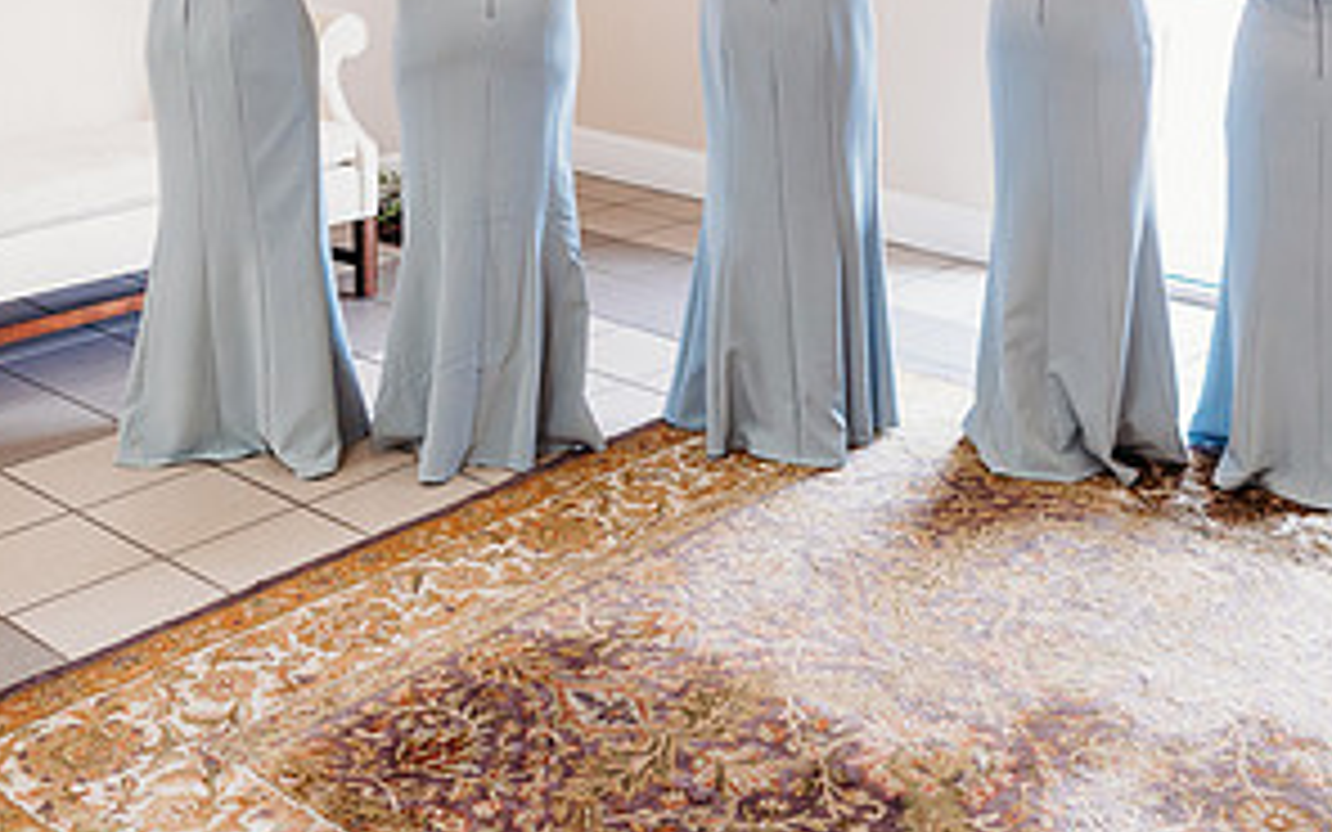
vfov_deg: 25.4
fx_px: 1742
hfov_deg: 41.7
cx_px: 770
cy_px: -16
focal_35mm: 48
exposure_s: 1/160
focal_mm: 24
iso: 500
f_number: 2.5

════════════════════

Leave out the pictures and give the listing above again exactly.

vfov_deg: 25.4
fx_px: 1742
hfov_deg: 41.7
cx_px: 770
cy_px: -16
focal_35mm: 48
exposure_s: 1/160
focal_mm: 24
iso: 500
f_number: 2.5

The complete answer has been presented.